- **The problem**:
Write out each line from the data below that includes the word "micromouse".

[Recorded data]
■ ■ ■ ■ ■ ■ ■

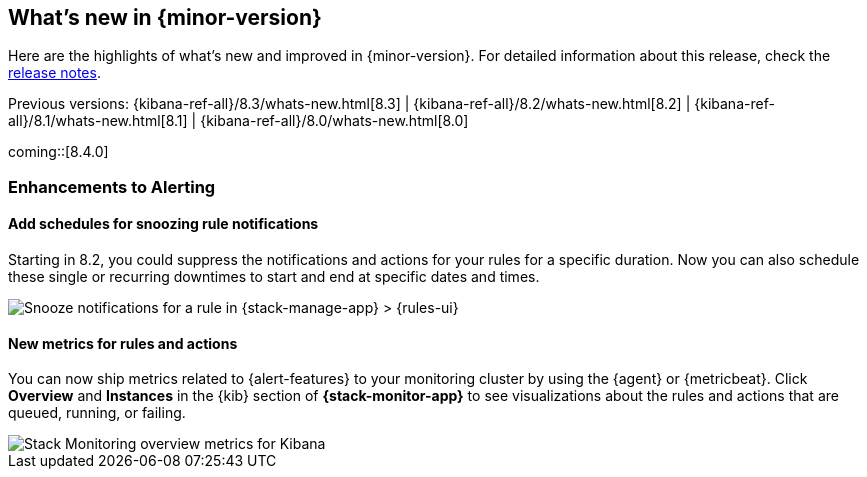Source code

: [[whats-new]]
== What's new in {minor-version}

Here are the highlights of what's new and improved in {minor-version}.
For detailed information about this release,
check the <<release-notes, release notes>>.

Previous versions: {kibana-ref-all}/8.3/whats-new.html[8.3] | {kibana-ref-all}/8.2/whats-new.html[8.2] | {kibana-ref-all}/8.1/whats-new.html[8.1] | {kibana-ref-all}/8.0/whats-new.html[8.0]

//NOTE: The notable-highlights tagged regions are re-used in the
//Installation and Upgrade Guide

// tag::notable-highlights[]
coming::[8.4.0]

[discrete]
[[highlights-8.4-alerting]]
=== Enhancements to Alerting

[discrete]
==== Add schedules for snoozing rule notifications

Starting in 8.2, you could suppress the notifications and actions for your rules
for a specific duration. Now you can also schedule these single or recurring
downtimes to start and end at specific dates and times.

[role="screenshot"]
image::images/highlights-snooze-schedule.png[Snooze notifications for a rule in {stack-manage-app} > {rules-ui} ]


[discrete]
==== New metrics for rules and actions

You can now ship metrics related to {alert-features} to your monitoring cluster
by using the {agent} or {metricbeat}. Click *Overview* and *Instances* in the
{kib} section of *{stack-monitor-app}* to see visualizations about the rules and
actions that are queued, running, or failing.

[role="screenshot"]
image::images/highlights-rule-metrics.png[Stack Monitoring overview metrics for Kibana]

// end::notable-highlights[]
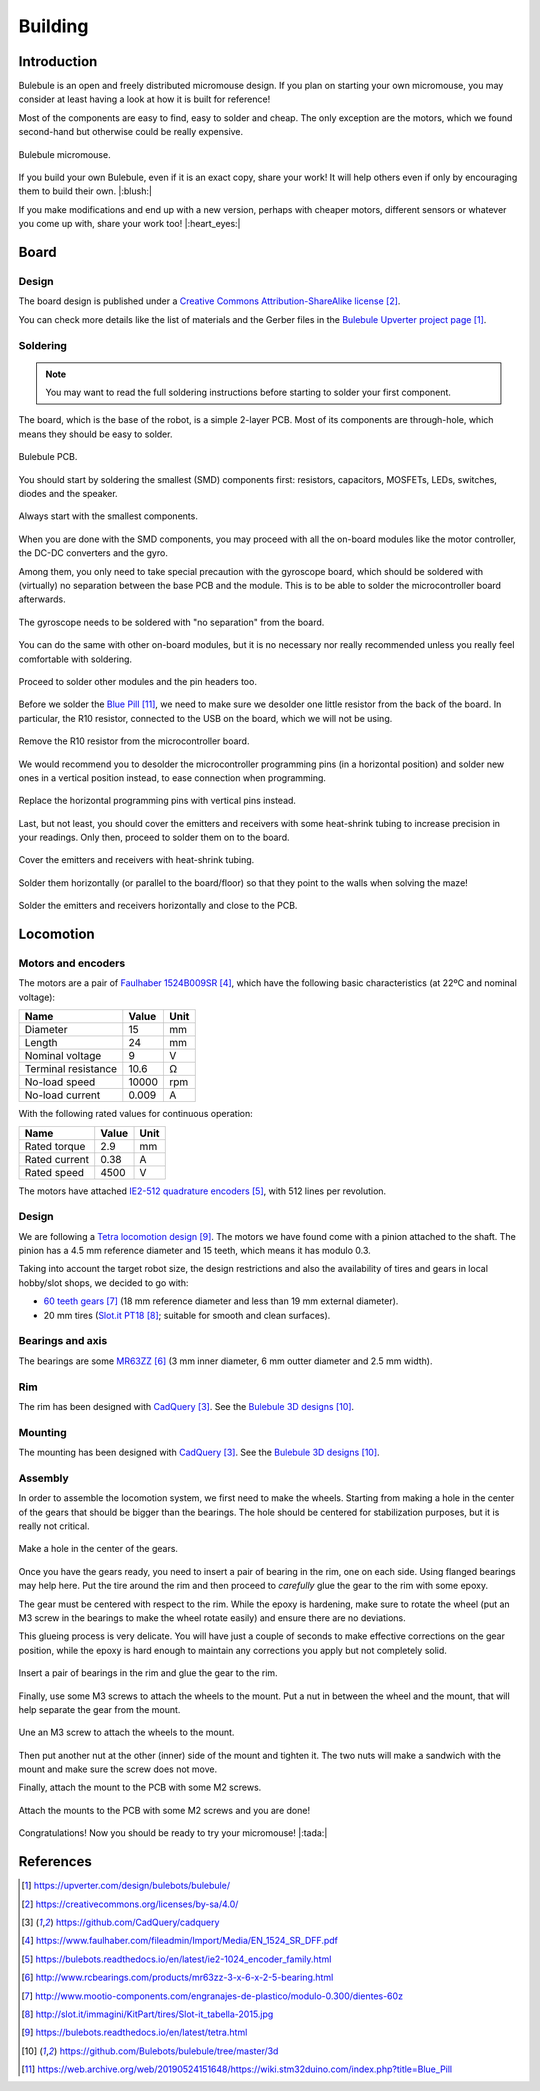 .. index:: building

********
Building
********


Introduction
============

Bulebule is an open and freely distributed micromouse design. If you plan on
starting your own micromouse, you may consider at least having a look at how it
is built for reference!

Most of the components are easy to find, easy to solder and cheap. The only
exception are the motors, which we found second-hand but otherwise could be
really expensive.

.. figure:: figures/bulebule.jpg
   :width: 100%
   :align: center

   Bulebule micromouse.

If you build your own Bulebule, even if it is an exact copy, share your work!
It will help others even if only by encouraging them to build their own.
|:blush:|

If you make modifications and end up with a new version, perhaps with cheaper
motors, different sensors or whatever you come up with, share your work too!
|:heart_eyes:|


.. index:: board

Board
=====


Design
------

The board design is published under a `Creative Commons Attribution-ShareAlike
license`_.

You can check more details like the list of materials and the Gerber files in
the `Bulebule Upverter project page`_.

.. raw:: html

   <iframe height="600px" width="100%" frameborder=0
    src="https://upverter.com/eda/embed/?#tool=pcb,designId=fe25b467d88d5afe">
   </iframe>


.. index:: soldering

Soldering
---------

.. note:: You may want to read the full soldering instructions before starting
   to solder your first component.

The board, which is the base of the robot, is a simple 2-layer PCB. Most of its
components are through-hole, which means they should be easy to solder.

.. figure:: figures/bare-pcb.jpg
   :width: 100%
   :align: center

   Bulebule PCB.

You should start by soldering the smallest (SMD) components first: resistors,
capacitors, MOSFETs, LEDs, switches, diodes and the speaker.

.. figure:: figures/soldering-smd.jpg
   :width: 100%
   :align: center

   Always start with the smallest components.

When you are done with the SMD components, you may proceed with all the
on-board modules like the motor controller, the DC-DC converters and the gyro.

Among them, you only need to take special precaution with the gyroscope board,
which should be soldered with (virtually) no separation between the base PCB
and the module. This is to be able to solder the microcontroller board
afterwards.

.. figure:: figures/soldering-gyro.jpg
   :width: 100%
   :align: center

   The gyroscope needs to be soldered with "no separation" from the board.

You can do the same with other on-board modules, but it is no necessary nor
really recommended unless you really feel comfortable with soldering.

.. figure:: figures/soldering-modules.jpg
   :width: 100%
   :align: center

   Proceed to solder other modules and the pin headers too.

Before we solder the `Blue Pill`_, we need to make sure we desolder one little
resistor from the back of the board. In particular, the R10 resistor, connected
to the USB on the board, which we will not be using.

.. figure:: figures/bluepill-desolder.jpg
   :width: 100%
   :align: center

   Remove the R10 resistor from the microcontroller board.

We would recommend you to desolder the microcontroller programming pins (in a
horizontal position) and solder new ones in a vertical position instead, to
ease connection when programming.

.. figure:: figures/bluepill-pins.jpg
   :width: 100%
   :align: center

   Replace the horizontal programming pins with vertical pins instead.

Last, but not least, you should cover the emitters and receivers with some
heat-shrink tubing to increase precision in your readings. Only then, proceed
to solder them on to the board.

.. figure:: figures/heat-shrink-tubing.jpg
   :width: 100%
   :align: center

   Cover the emitters and receivers with heat-shrink tubing.

Solder them horizontally (or parallel to the board/floor) so that they point to
the walls when solving the maze!

.. figure:: figures/bulebule-front.jpg
   :width: 100%
   :align: center

   Solder the emitters and receivers horizontally and close to the PCB.


.. index:: locomotion

Locomotion
==========


.. index:: motors, encoders

Motors and encoders
-------------------

The motors are a pair of `Faulhaber 1524B009SR`_, which have the following
basic characteristics (at 22ºC and nominal voltage):

====================  =====  ======
Name                  Value  Unit
====================  =====  ======
Diameter              15     mm
Length                24     mm
Nominal voltage       9      V
Terminal resistance   10.6   Ω
No-load speed         10000  rpm
No-load current       0.009  A
====================  =====  ======

With the following rated values for continuous operation:

====================  =====  ======
Name                  Value  Unit
====================  =====  ======
Rated torque          2.9    mm
Rated current         0.38   A
Rated speed           4500   V
====================  =====  ======

The motors have attached `IE2-512 quadrature encoders`_, with 512 lines per
revolution.


.. index:: gears, tires

Design
------

We are following a `Tetra locomotion design`_. The motors we have found come
with a pinion attached to the shaft. The pinion has a 4.5 mm reference diameter
and 15 teeth, which means it has modulo 0.3.

Taking into account the target robot size, the design restrictions and also the
availability of tires and gears in local hobby/slot shops, we decided to go
with:

- `60 teeth gears`_ (18 mm reference diameter and less than 19 mm external
  diameter).
- 20 mm tires (`Slot.it PT18`_; suitable for smooth and clean surfaces).


.. index:: bearings, axis

Bearings and axis
-----------------

The bearings are some `MR63ZZ`_ (3 mm inner diameter, 6 mm outter diameter
and 2.5 mm width).


.. index:: rim

Rim
---

The rim has been designed with `CadQuery`_. See the `Bulebule 3D designs`_.

.. cadquery:: ../../3d/rim.py
   :select: rim


.. index:: mounting

Mounting
--------

The mounting has been designed with `CadQuery`_. See the `Bulebule 3D
designs`_.

.. cadquery:: ../../3d/mount.py
   :select: mount


.. index:: assembly

Assembly
--------

In order to assemble the locomotion system, we first need to make the wheels.
Starting from making a hole in the center of the gears that should be bigger
than the bearings. The hole should be centered for stabilization purposes, but
it is really not critical.

.. figure:: figures/gear.jpg
   :width: 100%
   :align: center

   Make a hole in the center of the gears.

Once you have the gears ready, you need to insert a pair of bearing in the rim,
one on each side. Using flanged bearings may help here. Put the tire around the
rim and then proceed to *carefully* glue the gear to the rim with some epoxy.

The gear must be centered with respect to the rim. While the epoxy is
hardening, make sure to rotate the wheel (put an M3 screw in the bearings to
make the wheel rotate easily) and ensure there are no deviations.

This glueing process is very delicate. You will have just a couple of seconds
to make effective corrections on the gear position, while the epoxy is hard
enough to maintain any corrections you apply but not completely solid.

.. figure:: figures/wheel.jpg
   :width: 100%
   :align: center

   Insert a pair of bearings in the rim and glue the gear to the rim.

Finally, use some M3 screws to attach the wheels to the mount. Put a nut in
between the wheel and the mount, that will help separate the gear from the
mount.

.. figure:: figures/locomotion.jpg
   :width: 100%
   :align: center

   Une an M3 screw to attach the wheels to the mount.

Then put another nut at the other (inner) side of the mount and tighten it. The
two nuts will make a sandwich with the mount and make sure the screw does not
move.

Finally, attach the mount to the PCB with some M2 screws.

.. figure:: figures/bulebule.jpg
   :width: 100%
   :align: center

   Attach the mounts to the PCB with some M2 screws and you are done!

Congratulations! Now you should be ready to try your micromouse! |:tada:|


References
==========

.. target-notes::

.. _`Bulebule Upverter project page`:
   https://upverter.com/design/bulebots/bulebule/
.. _`Creative Commons Attribution-ShareAlike license`:
   https://creativecommons.org/licenses/by-sa/4.0/
.. _`CadQuery`:
   https://github.com/CadQuery/cadquery
.. _`Faulhaber 1524B009SR`:
   https://www.faulhaber.com/fileadmin/Import/Media/EN_1524_SR_DFF.pdf
.. _`IE2-512 quadrature encoders`:
   https://bulebots.readthedocs.io/en/latest/ie2-1024_encoder_family.html
.. _`MR63ZZ`:
   http://www.rcbearings.com/products/mr63zz-3-x-6-x-2-5-bearing.html
.. _`60 teeth gears`:
   http://www.mootio-components.com/engranajes-de-plastico/modulo-0.300/dientes-60z
.. _`Slot.it PT18`:
   http://slot.it/immagini/KitPart/tires/Slot-it_tabella-2015.jpg
.. _`Tetra locomotion design`:
   https://bulebots.readthedocs.io/en/latest/tetra.html
.. _`Bulebule 3D designs`:
   https://github.com/Bulebots/bulebule/tree/master/3d
.. _`Blue Pill`:
   https://web.archive.org/web/20190524151648/https://wiki.stm32duino.com/index.php?title=Blue_Pill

■ ■ ■ ■ ■ ■ ■

- **Written answer**:
Bulebule is an open and freely distributed micromouse design. If you plan on
starting your own micromouse, you may consider at least having a look at how it
   Bulebule micromouse.
Congratulations! Now you should be ready to try your micromouse! |:tada:|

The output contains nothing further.